左右 2 ~ 3 回程度測定し、最大値を記録します。1 回ごとに 15 秒以上の休憩を入れるものとします。
AWGS 2019 によるサルコペニアの診断基準では、握力が男性 28 kg 未満、女性 18 kg 未満で筋力低下と定められています。
MMT (徒手筋力検査)
MMT(Manual Muscle Testing)とは、徒手と重力の抵抗を利用した筋力の評価方法であり、日本語では徒手筋力検査とも呼ばれ、臨床で広く使用されています。
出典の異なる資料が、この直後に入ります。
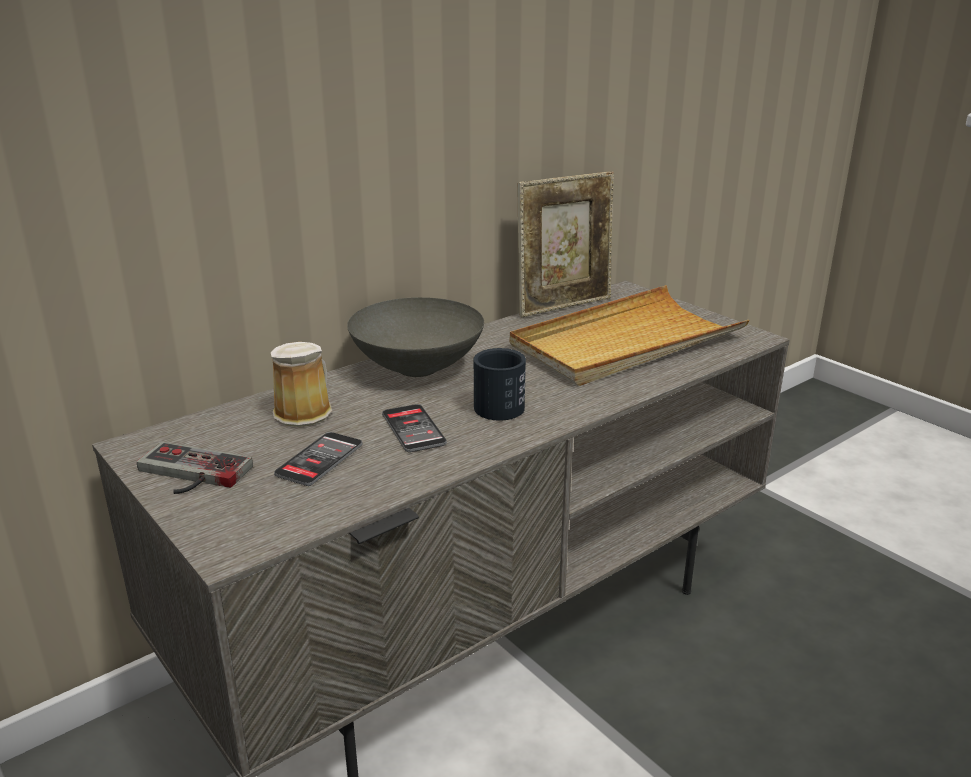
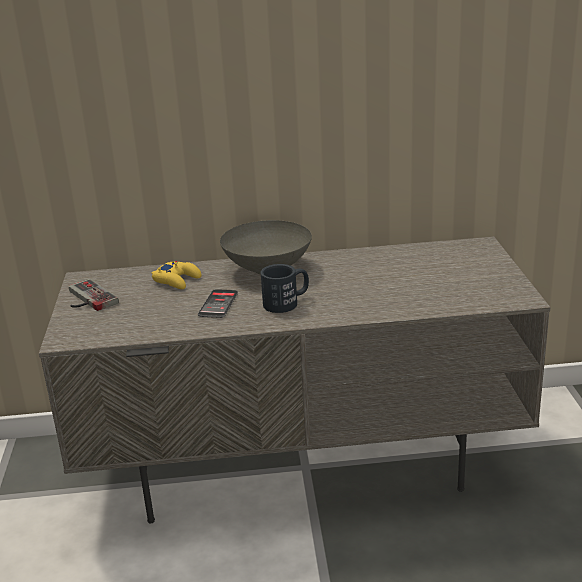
camera: 35 degrees right, 0 degrees up
(305, 411) = (177, 280): mug -> yellow game controller
(319, 459) = (152, 308): phone -> none
(564, 306) = (418, 247): picture frame -> none
(625, 342) = (421, 282): beige tray -> none

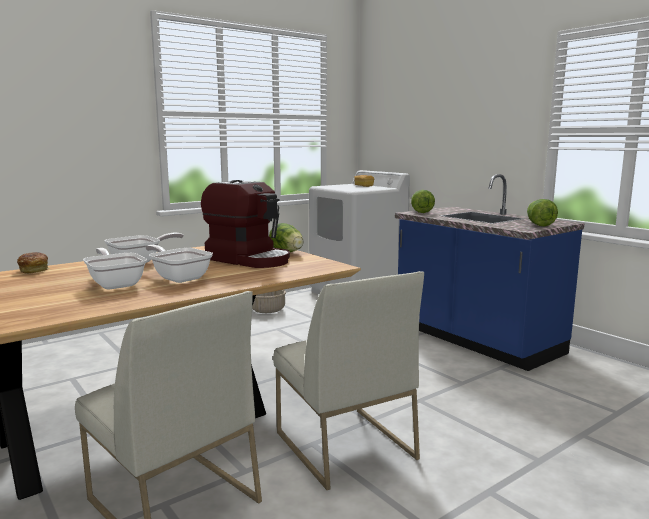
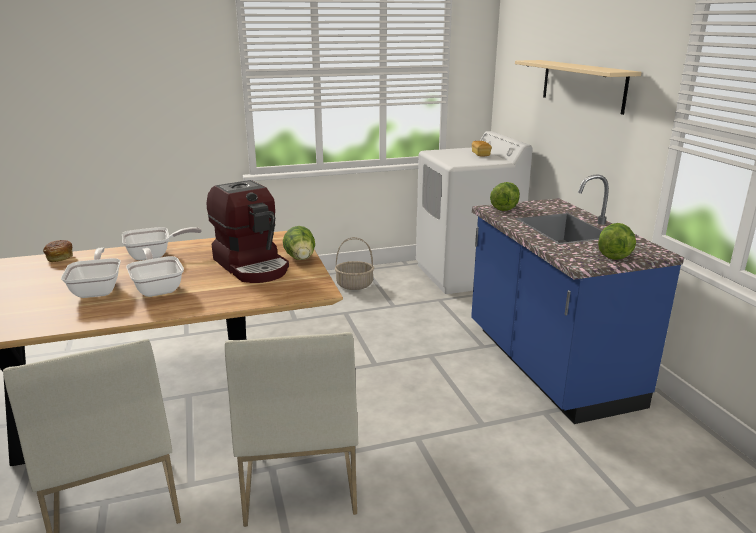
camera: 20 degrees right, 10 degrees up
(455, 118) = (582, 85): none -> beige shelf

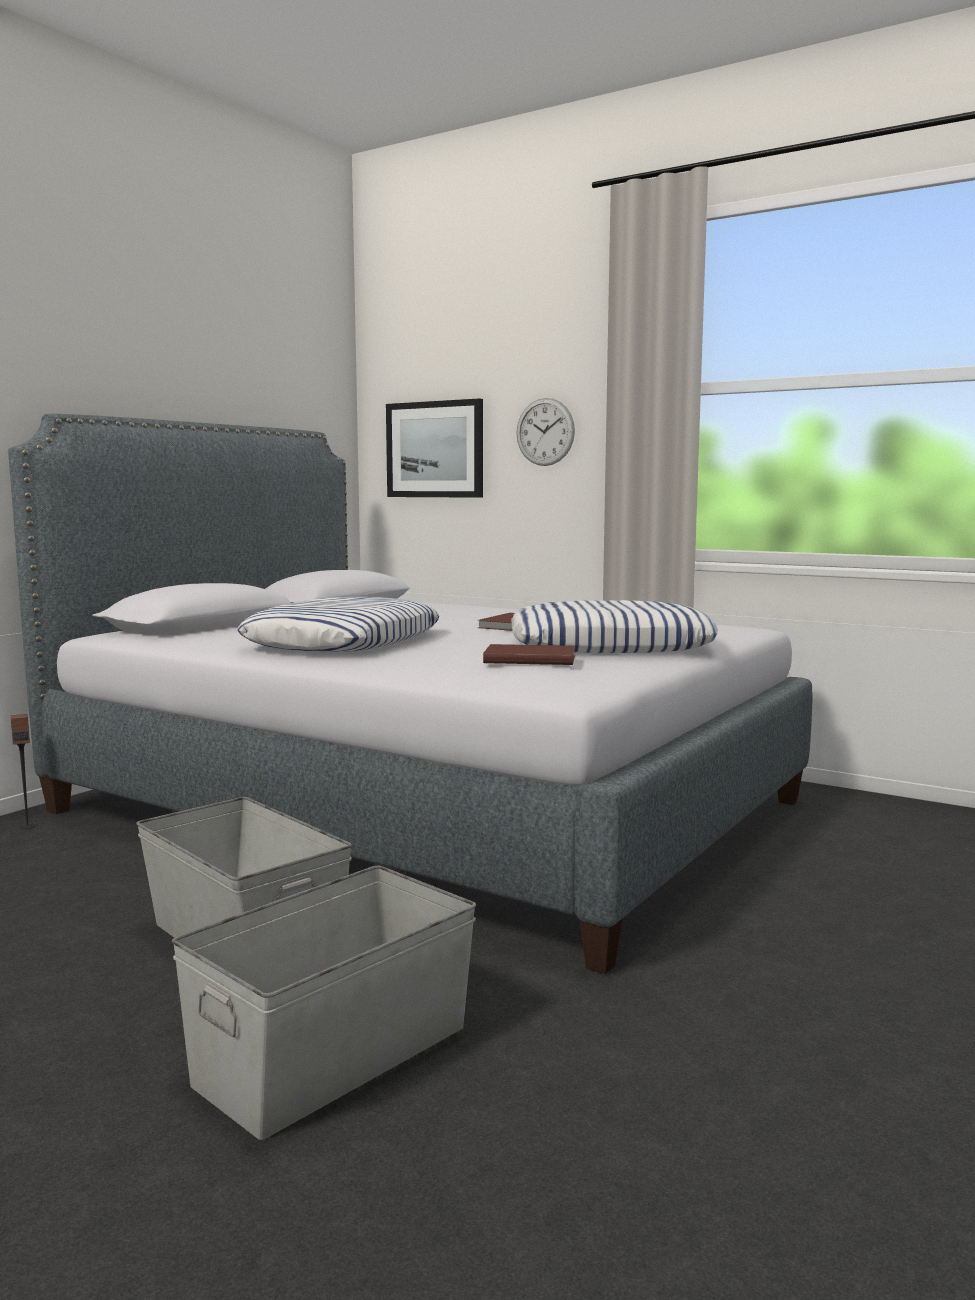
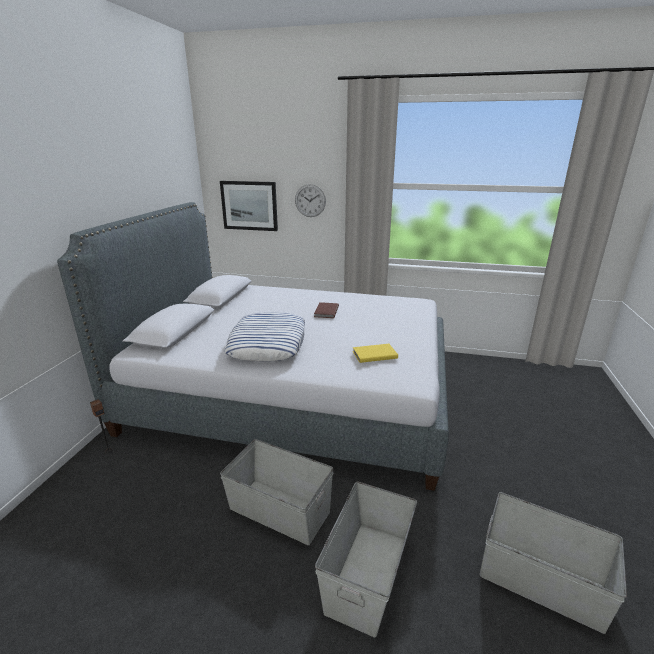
camera: 20 degrees left, 15 degrees up
(529, 659) = (374, 354): brown book -> yellow book
(611, 645) = (387, 328): pillow -> none
(742, 1158) = (541, 582): none -> grey storage box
MMT では、検査者が徒手抵抗と重力に抵抗した動きを基準に、筋力を 0 ~ 5 の 6 段階で評価します。MMT 0 は筋肉の収縮が認められず最も筋力が弱い状態、MMT 5 が最も筋力が強い状態を示します。
- Normal:患者が自動運動で全可動域を重力に抗して動かすことができ、検者による最大抵抗に対抗してその肢位を保持できる
- Good:患者が自動運動で全可動域を重力に抗して動かすことができ、検者による強度ないし中等度の抵抗に対抗してその肢位を保持できる
- Fair:患者が自動運動で全可動域を重力に抗して動かすことができるが、徒手抵抗が加わるとその肢位を保持できない
- Poor:重力の影響を除いた肢位で自動運動で全可動域を動かすことができる
- Trace:関節運動は起こらないが、筋収縮が触知できる
- Zero:触知できる筋収縮がない
徒手抵抗を加える「4:Fair」と「5:Normal」の判定には、主観が含まれるため検者間でばらつきが生じることが欠点となり、MMT の評価の難しさでもあります。
HHD(ハンドヘルドダイナモメーター)
HHD は、より客観的な筋力測定を実現させるための機器になります。機器は小型で軽量であるため持ち運びやすく、数値で筋肉の力を評価できるため、筋力検査にありがちな主観的な判断を減らすことができます。
機器の操作は簡単であるため誰でも使用できますが、筋力を測定したい筋肉に対して、ダイナモメーターを正確に当てて計測する必要があるため、正しい測定方法でないと誤差が生じやすいというデメリットがあります。
検者が徒手で固定する測定方法では誤差が生じやすいため、専用の固定ベルトを使用すると測定の再現性、妥当性が向上すると報告されています。
まとめ
最後までお読みいただきありがとうございます!
こちらの記事では「理学療法士による身体機能評価」をキーワードに内容を構成させて頂きました。
こちらの記事を読むことで筋肉量や筋力の評価方法についての理解が深まり、臨床に欠かすことができない筋力評価および効果判定の一助へとなれば幸いです。
参考文献
- 筋肉量・筋力.臨床栄養.143(3),p276-280,2023.
- 永野雄介.今さら聞けない基本の理学療法 ~機器を使用した筋力評価~.高知県理学療法 .31,p17-18,2024.
- 下平雅規,長谷川一幾,池田義明,三井憲,水上佳樹,堀米直人.NST 介入時の上腕筋囲長は年齢・性別・炎症とは独立して CONUT 値と相関する.JSPEN.Vol.1(3),2019,p128-133.